■ 元の文章:
..........
図3は更に、コレクタ電流IC とベース・エミッタ間順
方向電圧VBEの間の関係は温度に強く依存しているが、
一方コレクタ電流IC とベース・エミッタ間順方向電圧
BXE の間の関係は、温度に殆ど依存しないという重要
な事実を示している。
【0032】一般にダイオードの順方向閾電圧、ツェナ
ーダイオードのツェナー電圧、及びトランジスタのベー
ス・エミッタ間順方向電圧は、いずれも温度依存性を有
している。また、短絡保護回路が設置される位置はダー
リントン・トランジスタが設置される位置とは一般に異
なるので、短絡保護回路における温度とダーリントン・
トランジスタにおける温度との間の関係は複雑である。
前述の従来例1〜従来例3の技術では、使用温度範囲の
全域にわたってダーリントン・トランジスタのベース・
エミッタ間順方向電圧VBEに適応すべく、分圧抵抗R
1、R2、又はダイオード8、9を選択するのは困難で
ある。
【0033】<この発明の基本的特徴>これに対して、
この発明の技術では、最終段のトランジスタ21dのベ
ース・エミッタ間順方向電圧VBXE に基づいて、コレク
タ電流IC が調整される。従って、この発明の技術にお
いては、使用温度範囲の全域にわたるコレクタ電流IC
の調整が適切かつ容易に行われる。
【0034】また、ベース・エミッタ間順方向電圧VBE
は、ダーリントン・トランジスタの段数が変わると、そ
れに伴って大きく変わる。したがって、前述の従来例の
技術では段数の異なる製品毎に、短絡保護回路に使用す
る素子の選定を行う必要があった。これに対して、この
発明の技術では最終段のトランジスタのベース・エミッ
タ間順方向電圧VBXE を参照してコレクタ電流IC の調
整を行うので、使用する素子の選定はダーリントン・ト
ランジスタの段数に依存しない。これらの結果、この発
明の技術では、短絡保護回路の設計及び製造が大幅に簡
略化され、設計及び製造のコストが低減される。
..........
■ 記録:

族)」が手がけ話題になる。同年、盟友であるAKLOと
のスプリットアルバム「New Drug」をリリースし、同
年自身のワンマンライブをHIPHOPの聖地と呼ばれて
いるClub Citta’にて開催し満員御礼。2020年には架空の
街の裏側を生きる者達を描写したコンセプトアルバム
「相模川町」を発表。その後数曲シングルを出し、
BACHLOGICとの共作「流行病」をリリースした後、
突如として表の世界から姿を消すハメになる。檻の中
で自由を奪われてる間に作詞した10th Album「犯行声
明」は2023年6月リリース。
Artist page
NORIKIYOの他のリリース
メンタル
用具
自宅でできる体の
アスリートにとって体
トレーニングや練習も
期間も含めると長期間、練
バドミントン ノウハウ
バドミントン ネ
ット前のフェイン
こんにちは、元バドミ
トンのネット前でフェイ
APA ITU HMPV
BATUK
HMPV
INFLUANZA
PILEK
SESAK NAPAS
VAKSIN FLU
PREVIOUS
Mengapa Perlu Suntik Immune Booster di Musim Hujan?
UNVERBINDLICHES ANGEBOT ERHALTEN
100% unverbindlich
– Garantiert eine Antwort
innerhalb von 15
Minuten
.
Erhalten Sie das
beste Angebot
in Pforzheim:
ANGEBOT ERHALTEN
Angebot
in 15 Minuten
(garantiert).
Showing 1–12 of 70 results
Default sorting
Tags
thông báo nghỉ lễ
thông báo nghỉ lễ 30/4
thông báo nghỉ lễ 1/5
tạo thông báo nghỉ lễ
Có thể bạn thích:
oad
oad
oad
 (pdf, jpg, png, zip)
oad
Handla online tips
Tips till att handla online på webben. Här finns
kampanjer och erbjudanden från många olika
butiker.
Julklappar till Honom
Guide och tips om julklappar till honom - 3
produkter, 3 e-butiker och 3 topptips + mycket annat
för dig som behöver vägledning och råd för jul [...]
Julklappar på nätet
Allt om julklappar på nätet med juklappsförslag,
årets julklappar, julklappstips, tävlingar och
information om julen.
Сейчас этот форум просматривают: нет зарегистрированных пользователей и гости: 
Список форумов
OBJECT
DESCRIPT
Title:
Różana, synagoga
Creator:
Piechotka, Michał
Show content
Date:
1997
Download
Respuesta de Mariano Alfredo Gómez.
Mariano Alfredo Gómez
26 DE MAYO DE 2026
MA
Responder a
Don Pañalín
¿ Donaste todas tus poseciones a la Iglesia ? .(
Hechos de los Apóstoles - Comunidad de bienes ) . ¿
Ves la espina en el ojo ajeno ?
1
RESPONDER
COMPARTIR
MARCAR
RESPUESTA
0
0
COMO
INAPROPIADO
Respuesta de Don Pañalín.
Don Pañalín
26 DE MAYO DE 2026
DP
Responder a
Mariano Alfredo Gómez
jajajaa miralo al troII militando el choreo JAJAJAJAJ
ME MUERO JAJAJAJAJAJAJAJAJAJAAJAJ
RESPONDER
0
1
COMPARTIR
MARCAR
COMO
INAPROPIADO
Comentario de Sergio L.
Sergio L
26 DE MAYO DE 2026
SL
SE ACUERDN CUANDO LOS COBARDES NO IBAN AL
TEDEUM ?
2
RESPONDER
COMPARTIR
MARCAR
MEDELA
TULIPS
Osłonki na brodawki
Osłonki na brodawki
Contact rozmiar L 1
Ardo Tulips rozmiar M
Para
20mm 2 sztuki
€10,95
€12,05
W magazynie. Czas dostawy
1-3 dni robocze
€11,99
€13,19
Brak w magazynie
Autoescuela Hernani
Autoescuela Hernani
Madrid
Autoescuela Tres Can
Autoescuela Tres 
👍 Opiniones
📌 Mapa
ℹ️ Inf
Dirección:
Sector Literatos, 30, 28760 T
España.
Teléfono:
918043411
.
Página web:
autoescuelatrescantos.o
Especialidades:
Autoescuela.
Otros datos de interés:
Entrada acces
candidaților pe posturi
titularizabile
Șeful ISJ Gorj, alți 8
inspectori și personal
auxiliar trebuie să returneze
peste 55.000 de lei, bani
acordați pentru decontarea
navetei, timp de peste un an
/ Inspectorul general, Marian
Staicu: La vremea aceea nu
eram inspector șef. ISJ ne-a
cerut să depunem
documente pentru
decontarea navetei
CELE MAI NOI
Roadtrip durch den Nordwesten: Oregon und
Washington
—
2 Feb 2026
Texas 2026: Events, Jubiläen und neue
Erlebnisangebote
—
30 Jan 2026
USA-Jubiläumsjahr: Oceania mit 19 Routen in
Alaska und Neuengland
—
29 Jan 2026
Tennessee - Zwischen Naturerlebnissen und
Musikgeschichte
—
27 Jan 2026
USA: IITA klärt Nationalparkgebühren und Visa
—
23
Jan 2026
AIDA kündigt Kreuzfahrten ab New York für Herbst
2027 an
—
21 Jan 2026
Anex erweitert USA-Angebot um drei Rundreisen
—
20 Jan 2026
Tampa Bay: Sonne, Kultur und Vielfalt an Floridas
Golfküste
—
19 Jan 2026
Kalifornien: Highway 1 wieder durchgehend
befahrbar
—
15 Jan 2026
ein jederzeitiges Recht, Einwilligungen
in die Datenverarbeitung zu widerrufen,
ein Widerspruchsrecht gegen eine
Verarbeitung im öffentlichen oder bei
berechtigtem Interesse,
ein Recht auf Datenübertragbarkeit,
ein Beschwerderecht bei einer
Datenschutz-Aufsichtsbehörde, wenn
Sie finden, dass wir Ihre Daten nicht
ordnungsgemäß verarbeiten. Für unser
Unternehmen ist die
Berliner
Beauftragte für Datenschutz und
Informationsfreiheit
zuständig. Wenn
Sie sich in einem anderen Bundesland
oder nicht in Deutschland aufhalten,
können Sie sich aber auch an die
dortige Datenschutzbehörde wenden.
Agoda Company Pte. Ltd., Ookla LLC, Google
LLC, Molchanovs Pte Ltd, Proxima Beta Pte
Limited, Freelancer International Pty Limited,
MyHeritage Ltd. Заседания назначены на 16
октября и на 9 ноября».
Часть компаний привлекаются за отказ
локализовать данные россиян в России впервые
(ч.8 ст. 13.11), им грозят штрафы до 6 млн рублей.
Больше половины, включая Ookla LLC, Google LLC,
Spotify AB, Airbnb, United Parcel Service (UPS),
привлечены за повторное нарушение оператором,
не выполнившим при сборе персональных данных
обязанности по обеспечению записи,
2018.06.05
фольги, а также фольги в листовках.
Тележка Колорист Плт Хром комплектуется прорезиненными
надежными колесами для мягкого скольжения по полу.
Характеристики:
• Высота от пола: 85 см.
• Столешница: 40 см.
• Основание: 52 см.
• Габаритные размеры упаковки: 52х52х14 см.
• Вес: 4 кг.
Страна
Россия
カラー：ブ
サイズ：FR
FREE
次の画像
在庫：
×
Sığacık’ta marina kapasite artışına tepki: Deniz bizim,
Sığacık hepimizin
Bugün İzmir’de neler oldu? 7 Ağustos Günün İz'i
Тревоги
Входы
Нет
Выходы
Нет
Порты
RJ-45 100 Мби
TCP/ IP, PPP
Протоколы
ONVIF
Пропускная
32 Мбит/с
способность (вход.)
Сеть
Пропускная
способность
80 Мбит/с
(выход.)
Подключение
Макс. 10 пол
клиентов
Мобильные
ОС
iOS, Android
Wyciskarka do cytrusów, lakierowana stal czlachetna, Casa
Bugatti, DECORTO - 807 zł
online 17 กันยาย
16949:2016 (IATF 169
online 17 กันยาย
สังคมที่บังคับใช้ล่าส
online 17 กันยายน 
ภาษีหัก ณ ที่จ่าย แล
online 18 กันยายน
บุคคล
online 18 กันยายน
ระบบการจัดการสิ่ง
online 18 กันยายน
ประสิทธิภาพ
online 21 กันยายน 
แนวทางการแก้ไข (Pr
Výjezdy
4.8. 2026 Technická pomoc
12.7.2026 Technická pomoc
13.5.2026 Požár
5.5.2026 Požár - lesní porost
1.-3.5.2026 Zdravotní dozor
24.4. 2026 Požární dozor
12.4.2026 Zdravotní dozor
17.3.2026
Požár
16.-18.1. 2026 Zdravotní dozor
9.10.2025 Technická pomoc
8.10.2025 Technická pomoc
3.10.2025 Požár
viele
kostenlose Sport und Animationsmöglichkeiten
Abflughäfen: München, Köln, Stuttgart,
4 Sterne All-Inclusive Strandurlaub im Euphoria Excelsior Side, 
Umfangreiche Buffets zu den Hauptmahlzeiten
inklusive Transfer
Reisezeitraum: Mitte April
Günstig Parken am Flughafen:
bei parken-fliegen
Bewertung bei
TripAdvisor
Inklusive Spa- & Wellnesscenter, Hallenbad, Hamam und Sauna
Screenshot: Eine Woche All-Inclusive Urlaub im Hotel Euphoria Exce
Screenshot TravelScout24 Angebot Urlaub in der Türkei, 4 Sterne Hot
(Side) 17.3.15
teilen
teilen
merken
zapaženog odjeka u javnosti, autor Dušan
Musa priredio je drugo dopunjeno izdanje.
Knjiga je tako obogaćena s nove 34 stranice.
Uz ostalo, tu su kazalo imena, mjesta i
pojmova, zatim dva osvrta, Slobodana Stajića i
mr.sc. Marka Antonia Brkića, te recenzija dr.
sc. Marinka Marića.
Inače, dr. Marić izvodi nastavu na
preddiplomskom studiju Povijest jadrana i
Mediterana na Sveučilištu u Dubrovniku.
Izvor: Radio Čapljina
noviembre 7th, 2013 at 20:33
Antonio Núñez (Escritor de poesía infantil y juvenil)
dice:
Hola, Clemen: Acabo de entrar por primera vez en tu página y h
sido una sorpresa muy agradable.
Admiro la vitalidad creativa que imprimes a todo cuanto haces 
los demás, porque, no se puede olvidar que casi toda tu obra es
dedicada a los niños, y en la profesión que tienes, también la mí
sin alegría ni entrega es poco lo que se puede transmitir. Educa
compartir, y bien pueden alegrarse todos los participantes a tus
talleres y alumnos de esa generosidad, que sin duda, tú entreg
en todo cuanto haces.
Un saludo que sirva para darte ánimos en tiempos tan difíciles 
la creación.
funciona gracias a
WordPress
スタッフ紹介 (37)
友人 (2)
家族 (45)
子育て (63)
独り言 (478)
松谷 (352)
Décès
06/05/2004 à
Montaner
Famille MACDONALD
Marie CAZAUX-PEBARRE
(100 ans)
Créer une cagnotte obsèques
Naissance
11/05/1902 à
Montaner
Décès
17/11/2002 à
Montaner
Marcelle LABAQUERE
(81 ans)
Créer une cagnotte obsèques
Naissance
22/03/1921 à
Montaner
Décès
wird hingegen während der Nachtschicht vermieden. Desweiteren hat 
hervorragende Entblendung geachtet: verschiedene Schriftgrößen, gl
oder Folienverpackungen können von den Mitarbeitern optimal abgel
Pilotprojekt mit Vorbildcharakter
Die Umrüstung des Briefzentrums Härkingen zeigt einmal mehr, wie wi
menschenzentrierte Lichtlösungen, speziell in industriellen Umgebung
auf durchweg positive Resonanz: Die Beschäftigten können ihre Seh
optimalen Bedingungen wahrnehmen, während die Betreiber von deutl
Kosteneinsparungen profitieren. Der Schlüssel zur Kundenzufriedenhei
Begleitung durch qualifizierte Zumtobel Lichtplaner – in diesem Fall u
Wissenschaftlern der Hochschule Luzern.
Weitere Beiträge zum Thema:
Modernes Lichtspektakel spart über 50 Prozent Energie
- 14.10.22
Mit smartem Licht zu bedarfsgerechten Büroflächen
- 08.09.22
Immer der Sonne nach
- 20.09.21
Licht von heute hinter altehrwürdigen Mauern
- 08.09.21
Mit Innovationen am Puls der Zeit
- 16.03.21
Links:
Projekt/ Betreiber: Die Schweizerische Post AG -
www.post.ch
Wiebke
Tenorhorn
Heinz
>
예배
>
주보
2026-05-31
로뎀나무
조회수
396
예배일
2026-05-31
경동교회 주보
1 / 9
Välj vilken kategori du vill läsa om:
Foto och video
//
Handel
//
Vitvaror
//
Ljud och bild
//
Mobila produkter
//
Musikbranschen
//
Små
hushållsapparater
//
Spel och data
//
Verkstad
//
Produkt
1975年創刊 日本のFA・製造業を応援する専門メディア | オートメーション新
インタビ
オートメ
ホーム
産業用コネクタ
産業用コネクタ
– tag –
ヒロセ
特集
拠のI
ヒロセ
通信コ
..........
■ やること:
元の文章では、この発明の技術でコレクタ電流ICは何に基づいて調整されますか。 答えは元の文章だけを見て出してください。

■ 答え:
最終段のトランジスタ21dのベース・エミッタ間順方向電圧VBXEに基づいて調整されます。